Anyone engaged in a struggle against a state knows that they must expect the state to monitor their activities. Imam knew this well, and he mentioned how cars would be parked on the road where he stayed or that he was followed. But it was this enemy within that was more effective. In a racialised South Africa it was easier to spot a white man in a car than a congregant who looked and prayed like you to be involved in surveilling you.
Who are these informants? Where are they? Is anyone still alive who will come forward and confess his support of and collaboration with the security police?
In the inquest into the death in detention of Dr Hoosen Haffejee, a jilted lover testified to the court that she made contact with the security police and informed them of the activities of Dr Haffejee. Her motivation was clear. She felt rejected by the martyred doctor.
But what was the motivation of the informants against Imam Haron? If an informant is alive and willing to come forward, they should speak to the family lawyer.
In practice, there is a big difference between an adversary and an enemy. But it requires a political consciousness and conscience to make that distinction.
Adversaries of Imam Haron and the Claremont Muslim Youth Association may have thought that the white man and his apartheid were good; that religion should be devoid of politics.
Some adversaries relied on a warped theological argument suggesting that Imam Haron should have migrated if he opposed the apartheid regime. Some were blatantly racist and disliked Imam’s association with black African compatriots.
The Imam was killed, and the arguments of the adversaries remain. But does this mean the adversaries actively collaborated with security police?
From his letters smuggled out of jail, he confirms that even his closest associates brought in for questioning could not add anything of value to the security police.
What could the adversaries or the apathetic masses add to make them culpable?
The adversaries (perhaps inadvertently) turned Imam Haron into their enemy when they lacked compassion for his family during his detention, especially after his killing. They behaved in a manner that confirmed their enmity by their utterances, such as disparagingly speaking of him in death and questioning his religious education and competence. Backhand insults confirm his great character but question his political involvement.
These irresponsible, scandalous and defamatory comments have resulted in adversaries being lumped with paid informants as being culpable for the death in detention of Imam Haron. Adversaries certainly provided cover (inadvertently) for ‘spies and agents’ within the community through their comments. This cover extended into the 1970s and, particularly, the 1980s.
Because culpability was not discussed openly, the genuine and compassionate efforts of some were ignored under a blanket of suspicion of involvement in the arrest and killing of the Imam. Everyone was guilty by association. Attempts to correct below-standard conduct are ignored.
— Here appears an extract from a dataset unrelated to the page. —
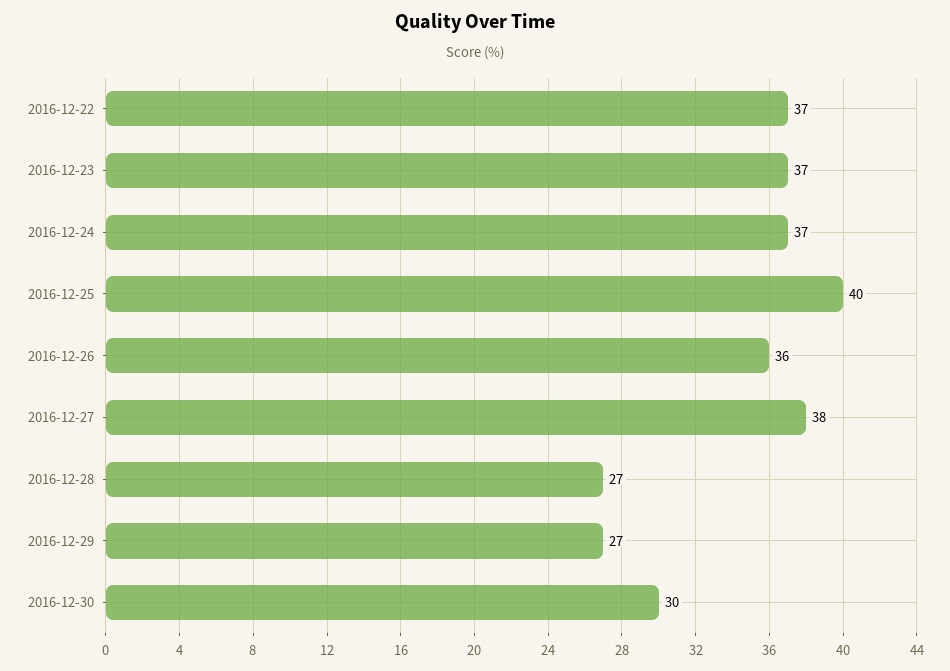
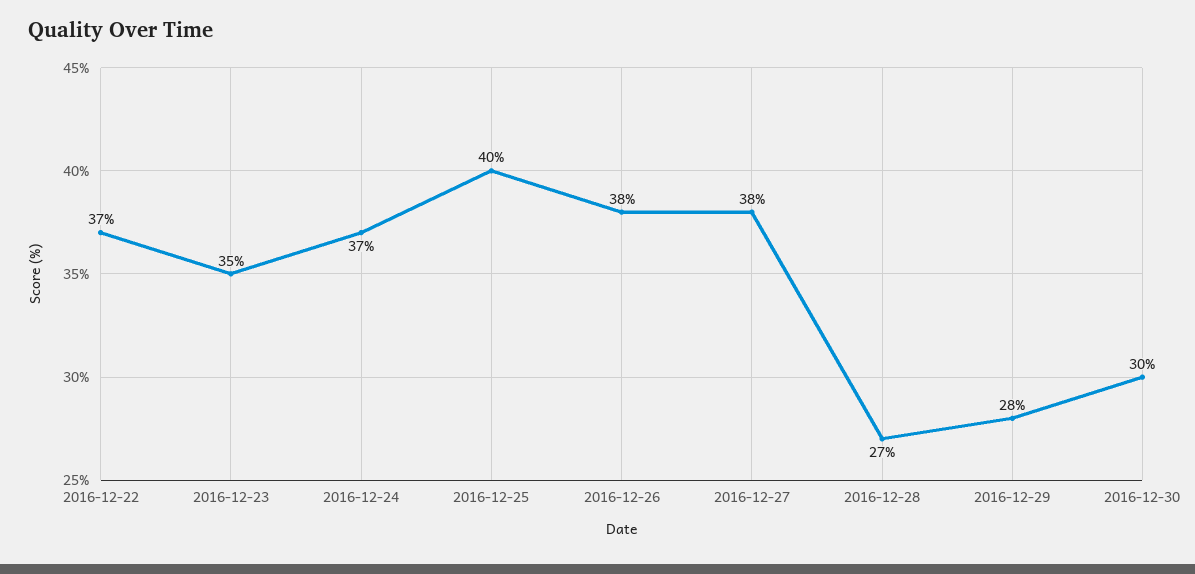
2016-12-23: 37 -> 35
2016-12-26: 36 -> 38
2016-12-29: 27 -> 28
All Muslim organisations, and particularly the Muslim Judicial Council (MJC), should take this opportunity of the inquest to publicly state that the organisation’s conduct was below standard during the 123 days. The MJC should open up its records for May 28 to September 27, 1969 and share what they had done and said during that fateful 123 days when one of their members was tortured and beaten daily.
The security police at the time also questioned Shaikh Nazeem Mohamed, a former president of the MJC. He was threatened with arrest when he went to Caledon Square Police Station to demand the release of Imam Haron.
He always visited and enquired about the family of Imam Haron. Yet, his efforts are not recognised for his support of Imam Haron because his organisation did not do enough.